Rhabdomyosarcoma (RMS) is the most common pediatric soft tissue sarcoma, accounting for 7% of all pediatric cancers. Despite extensive studies on the pathogenesis and therapy, the five-year survival rate of 50-70% has not been improved in the past four decades. In particular, the alveolar type is resistant to all current therapies. This type is typically characterized by the chromosomal translocations generating the fusion oncogenes PAX3- FOXO1 and PAX7-FOXO1. These fusion genes contribute to the formation of the sarcoma with a support by other oncogenes. The PI?s group recently found that the PAX3-FOXO1 mRNA is modified by N6- methyladenosine (m6A). m6A is the most abundant internal modification in eukaryotic mRNA and long noncoding RNAs. m6A controls almost all types of RNA metabolism, including alternative splicing, nuclear export, stability, and translation. Reflecting this diversity, m6A is involved in cancer cell proliferation, metabolism, invasion, and metastasis. Preliminary studies indicated that PAX3-FOXO1 promotes proliferation of rhabdomyosarcoma cells and that m6A modification of the PAX3-FOXO1 mRNA is necessary to sustain rapid proliferation of the cells. In addition, the m6A modification increases the protein level of the fusion gene. Based on these findings, the PI hypothesized that m6A in the fusion mRNA is a novel regulatory mechanism for alveolar rhabdomyosarcoma proliferation. This will be tested with the following three aims.

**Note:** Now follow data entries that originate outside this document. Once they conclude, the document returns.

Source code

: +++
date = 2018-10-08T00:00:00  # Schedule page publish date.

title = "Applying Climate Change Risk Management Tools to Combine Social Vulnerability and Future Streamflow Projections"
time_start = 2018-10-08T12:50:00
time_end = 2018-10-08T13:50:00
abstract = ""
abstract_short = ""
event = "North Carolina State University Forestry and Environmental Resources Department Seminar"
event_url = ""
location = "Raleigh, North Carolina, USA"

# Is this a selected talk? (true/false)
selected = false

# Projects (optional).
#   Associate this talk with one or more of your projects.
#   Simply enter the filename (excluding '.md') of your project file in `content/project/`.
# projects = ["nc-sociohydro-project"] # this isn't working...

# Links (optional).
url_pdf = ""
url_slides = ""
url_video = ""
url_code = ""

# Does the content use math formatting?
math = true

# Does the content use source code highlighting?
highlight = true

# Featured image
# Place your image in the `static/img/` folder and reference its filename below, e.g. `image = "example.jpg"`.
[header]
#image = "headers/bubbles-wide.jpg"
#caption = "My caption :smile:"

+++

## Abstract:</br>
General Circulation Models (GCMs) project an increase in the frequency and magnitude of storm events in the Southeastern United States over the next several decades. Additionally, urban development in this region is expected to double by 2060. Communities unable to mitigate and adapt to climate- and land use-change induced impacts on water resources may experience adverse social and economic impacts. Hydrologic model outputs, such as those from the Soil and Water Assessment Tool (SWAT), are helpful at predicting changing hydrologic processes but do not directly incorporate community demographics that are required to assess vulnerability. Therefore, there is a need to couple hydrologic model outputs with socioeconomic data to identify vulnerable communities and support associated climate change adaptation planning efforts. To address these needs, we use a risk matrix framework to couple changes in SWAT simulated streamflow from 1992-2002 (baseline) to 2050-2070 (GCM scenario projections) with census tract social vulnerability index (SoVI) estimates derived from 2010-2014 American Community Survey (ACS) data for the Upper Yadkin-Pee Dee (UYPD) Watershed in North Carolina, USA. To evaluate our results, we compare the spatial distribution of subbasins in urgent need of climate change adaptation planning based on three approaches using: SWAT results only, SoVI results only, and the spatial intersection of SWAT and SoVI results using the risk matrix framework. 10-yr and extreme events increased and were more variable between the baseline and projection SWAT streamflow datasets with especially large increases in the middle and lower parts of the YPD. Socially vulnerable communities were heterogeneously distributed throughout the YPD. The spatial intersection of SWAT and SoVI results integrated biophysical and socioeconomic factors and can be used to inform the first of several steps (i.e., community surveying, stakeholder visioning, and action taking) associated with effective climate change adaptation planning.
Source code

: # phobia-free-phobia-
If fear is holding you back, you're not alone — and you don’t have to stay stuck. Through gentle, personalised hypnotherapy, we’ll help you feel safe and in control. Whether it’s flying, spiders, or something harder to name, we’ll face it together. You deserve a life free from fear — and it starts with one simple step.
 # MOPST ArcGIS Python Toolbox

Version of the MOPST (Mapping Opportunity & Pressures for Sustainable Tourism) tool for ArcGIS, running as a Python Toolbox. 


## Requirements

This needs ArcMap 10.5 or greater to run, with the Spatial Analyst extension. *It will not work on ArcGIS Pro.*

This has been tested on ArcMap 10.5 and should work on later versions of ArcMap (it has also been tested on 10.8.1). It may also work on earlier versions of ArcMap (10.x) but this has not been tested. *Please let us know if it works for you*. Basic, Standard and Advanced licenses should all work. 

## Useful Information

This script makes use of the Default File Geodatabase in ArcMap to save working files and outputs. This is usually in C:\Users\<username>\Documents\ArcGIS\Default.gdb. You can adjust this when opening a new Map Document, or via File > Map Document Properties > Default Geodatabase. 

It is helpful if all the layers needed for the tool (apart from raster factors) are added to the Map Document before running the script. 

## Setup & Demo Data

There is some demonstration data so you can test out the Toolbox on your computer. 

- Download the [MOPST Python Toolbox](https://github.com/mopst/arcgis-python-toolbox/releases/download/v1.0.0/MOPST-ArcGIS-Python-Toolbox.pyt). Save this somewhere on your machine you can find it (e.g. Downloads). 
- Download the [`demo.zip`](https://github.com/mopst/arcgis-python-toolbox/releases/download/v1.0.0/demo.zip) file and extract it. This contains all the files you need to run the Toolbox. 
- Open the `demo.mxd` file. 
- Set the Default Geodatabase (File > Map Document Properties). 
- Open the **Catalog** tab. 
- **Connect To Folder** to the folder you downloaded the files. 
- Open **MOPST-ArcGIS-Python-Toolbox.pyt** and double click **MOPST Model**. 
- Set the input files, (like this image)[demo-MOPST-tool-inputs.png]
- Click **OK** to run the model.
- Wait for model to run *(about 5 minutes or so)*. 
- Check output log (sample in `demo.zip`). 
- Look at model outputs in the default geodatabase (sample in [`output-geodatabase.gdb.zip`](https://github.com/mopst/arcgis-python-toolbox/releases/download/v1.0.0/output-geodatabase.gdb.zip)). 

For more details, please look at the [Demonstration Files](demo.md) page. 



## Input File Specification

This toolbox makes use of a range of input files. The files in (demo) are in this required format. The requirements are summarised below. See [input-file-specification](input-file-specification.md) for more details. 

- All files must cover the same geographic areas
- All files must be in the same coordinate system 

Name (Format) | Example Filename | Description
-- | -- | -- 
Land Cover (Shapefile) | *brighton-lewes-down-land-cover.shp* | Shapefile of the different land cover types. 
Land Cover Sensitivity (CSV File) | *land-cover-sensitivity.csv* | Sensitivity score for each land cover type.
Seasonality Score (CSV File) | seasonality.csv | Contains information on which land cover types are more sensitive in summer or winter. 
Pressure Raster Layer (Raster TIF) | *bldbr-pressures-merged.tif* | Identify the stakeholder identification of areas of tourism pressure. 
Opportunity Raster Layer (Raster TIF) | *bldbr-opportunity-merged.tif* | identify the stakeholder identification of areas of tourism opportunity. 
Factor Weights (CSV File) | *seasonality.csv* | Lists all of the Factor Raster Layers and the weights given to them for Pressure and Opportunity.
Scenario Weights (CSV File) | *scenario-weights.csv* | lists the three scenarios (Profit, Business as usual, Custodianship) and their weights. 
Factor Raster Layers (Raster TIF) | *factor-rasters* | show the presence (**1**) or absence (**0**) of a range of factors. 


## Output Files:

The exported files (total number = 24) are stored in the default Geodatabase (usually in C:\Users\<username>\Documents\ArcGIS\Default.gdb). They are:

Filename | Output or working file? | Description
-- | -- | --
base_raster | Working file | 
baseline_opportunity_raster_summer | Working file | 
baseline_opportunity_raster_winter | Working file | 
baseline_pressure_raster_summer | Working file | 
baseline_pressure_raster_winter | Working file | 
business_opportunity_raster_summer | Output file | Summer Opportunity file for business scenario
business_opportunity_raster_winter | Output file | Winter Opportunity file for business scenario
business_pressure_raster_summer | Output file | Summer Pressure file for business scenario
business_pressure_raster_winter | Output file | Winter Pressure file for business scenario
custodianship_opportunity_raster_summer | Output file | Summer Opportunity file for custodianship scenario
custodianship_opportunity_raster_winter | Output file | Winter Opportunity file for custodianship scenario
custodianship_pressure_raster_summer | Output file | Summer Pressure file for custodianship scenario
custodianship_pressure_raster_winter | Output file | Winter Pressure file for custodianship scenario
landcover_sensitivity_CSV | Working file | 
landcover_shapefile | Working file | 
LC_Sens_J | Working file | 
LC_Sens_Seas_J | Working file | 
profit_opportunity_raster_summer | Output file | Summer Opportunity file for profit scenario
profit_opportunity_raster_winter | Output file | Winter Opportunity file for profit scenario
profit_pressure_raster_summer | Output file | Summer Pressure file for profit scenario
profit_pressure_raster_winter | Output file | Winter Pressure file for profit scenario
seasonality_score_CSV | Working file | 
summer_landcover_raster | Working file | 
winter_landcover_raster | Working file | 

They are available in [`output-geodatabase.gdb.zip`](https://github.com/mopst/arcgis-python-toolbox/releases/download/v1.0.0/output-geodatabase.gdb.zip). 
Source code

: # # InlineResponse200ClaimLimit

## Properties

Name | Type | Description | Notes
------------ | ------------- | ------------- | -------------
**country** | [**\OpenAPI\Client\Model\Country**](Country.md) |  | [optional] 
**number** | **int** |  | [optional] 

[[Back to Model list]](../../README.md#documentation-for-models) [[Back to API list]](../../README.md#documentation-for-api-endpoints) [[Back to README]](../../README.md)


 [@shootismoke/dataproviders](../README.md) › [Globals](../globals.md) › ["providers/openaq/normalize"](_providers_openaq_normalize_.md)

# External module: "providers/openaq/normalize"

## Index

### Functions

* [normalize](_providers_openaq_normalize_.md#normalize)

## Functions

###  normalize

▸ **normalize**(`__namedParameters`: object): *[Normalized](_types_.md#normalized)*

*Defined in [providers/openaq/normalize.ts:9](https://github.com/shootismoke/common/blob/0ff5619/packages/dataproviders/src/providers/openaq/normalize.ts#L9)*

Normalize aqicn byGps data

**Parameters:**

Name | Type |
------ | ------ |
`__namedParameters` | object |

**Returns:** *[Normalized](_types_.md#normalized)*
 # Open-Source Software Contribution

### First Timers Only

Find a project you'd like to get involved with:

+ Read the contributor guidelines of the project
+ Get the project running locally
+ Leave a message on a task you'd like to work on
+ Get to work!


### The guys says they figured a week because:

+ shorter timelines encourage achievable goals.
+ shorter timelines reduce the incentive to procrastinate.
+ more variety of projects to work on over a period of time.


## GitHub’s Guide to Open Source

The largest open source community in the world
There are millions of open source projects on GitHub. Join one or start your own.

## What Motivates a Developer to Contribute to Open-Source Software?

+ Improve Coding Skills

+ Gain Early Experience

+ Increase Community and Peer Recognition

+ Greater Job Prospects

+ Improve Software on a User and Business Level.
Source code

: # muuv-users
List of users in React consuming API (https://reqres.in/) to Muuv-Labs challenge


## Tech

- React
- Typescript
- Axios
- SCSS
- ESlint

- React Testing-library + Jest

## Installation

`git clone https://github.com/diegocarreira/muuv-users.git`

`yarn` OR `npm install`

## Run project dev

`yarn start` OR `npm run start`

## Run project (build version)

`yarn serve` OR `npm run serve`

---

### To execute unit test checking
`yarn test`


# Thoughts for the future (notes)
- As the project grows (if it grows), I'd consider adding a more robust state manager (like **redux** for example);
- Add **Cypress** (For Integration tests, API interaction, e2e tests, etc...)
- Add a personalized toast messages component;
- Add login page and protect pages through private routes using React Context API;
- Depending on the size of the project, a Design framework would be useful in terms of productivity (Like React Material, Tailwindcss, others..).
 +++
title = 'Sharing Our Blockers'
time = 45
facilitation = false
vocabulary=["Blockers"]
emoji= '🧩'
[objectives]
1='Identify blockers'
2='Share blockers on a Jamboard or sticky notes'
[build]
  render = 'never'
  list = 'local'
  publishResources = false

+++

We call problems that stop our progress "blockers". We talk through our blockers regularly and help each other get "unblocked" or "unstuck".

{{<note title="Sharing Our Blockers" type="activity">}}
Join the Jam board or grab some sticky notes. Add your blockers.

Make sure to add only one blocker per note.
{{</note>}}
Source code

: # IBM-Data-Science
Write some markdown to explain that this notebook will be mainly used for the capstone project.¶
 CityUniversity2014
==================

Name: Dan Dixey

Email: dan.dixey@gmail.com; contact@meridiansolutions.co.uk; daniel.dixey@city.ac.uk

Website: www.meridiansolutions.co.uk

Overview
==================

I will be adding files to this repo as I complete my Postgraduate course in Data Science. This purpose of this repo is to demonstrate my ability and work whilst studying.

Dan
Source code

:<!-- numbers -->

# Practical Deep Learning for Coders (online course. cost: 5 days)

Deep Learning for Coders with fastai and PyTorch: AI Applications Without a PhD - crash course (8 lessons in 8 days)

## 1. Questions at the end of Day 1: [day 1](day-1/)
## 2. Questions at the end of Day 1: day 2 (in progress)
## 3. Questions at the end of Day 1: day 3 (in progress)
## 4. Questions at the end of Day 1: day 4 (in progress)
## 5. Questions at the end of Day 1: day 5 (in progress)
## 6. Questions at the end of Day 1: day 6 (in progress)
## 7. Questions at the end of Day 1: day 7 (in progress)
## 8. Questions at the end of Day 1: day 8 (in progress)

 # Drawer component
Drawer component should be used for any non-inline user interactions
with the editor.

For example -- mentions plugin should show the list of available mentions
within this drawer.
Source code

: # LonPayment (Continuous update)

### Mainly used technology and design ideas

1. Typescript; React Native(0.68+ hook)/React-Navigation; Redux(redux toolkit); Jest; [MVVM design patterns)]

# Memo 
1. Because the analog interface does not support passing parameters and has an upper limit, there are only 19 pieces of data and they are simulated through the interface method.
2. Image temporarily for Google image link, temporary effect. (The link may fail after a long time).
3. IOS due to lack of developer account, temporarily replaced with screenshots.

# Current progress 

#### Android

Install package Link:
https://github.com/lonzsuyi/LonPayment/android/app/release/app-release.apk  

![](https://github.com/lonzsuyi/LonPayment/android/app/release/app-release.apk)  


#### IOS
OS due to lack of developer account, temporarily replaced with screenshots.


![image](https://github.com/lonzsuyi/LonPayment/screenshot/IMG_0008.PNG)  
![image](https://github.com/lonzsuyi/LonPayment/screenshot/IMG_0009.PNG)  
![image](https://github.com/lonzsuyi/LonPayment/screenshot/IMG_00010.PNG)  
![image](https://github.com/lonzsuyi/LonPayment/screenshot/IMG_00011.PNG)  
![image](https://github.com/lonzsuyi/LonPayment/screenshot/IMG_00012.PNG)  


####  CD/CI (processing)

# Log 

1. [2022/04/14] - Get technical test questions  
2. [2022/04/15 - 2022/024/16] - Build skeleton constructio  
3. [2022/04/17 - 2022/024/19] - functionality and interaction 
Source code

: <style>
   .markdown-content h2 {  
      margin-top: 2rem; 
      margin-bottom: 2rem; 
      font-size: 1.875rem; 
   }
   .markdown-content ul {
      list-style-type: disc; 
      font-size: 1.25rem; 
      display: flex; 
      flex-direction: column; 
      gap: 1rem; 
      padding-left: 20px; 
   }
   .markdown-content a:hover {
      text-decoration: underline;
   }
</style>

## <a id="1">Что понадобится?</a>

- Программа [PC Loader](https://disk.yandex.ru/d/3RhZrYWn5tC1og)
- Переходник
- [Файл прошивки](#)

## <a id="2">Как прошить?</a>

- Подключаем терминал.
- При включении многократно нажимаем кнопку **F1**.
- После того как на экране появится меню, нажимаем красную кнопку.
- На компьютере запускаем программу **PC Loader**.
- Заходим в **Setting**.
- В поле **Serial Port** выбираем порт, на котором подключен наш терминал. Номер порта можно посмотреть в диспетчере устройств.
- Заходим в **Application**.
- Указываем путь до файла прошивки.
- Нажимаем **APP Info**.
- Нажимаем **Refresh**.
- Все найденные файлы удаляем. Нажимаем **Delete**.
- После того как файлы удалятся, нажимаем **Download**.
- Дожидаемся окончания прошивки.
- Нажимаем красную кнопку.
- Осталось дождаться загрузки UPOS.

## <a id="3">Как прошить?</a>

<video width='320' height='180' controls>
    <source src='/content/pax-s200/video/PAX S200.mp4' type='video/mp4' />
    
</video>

In Aim 1, the m6A modification sites within the PAX3-FOXO1 mRNA will be determined at a single nucleotide level. The information will be used for the mutagenesis of the modification sites.
Aim 2 will study how m6A regulates stability, nuclear export, and translation of the fusion mRNA.
Aim 3 will investigate how m6A of the fusion gene controls proliferation of rhabdomyosarcoma cells in vitro and in vivo. Collectively, these studies are expected to demonstrate a novel regulatory mechanism of the fusion mRNA and contribute to the development of novel therapeutic options for the highly intractable cancer.
This project will study how m6A modification regulates the PAX3-FOXO1 mRNA, which is important for the proliferation of rhabdomyosarcoma cells. It can contribute to better understanding of the pathogenesis of rhabdomyosarcoma and potentially lead to identification of novel therapeutic options for the cancer.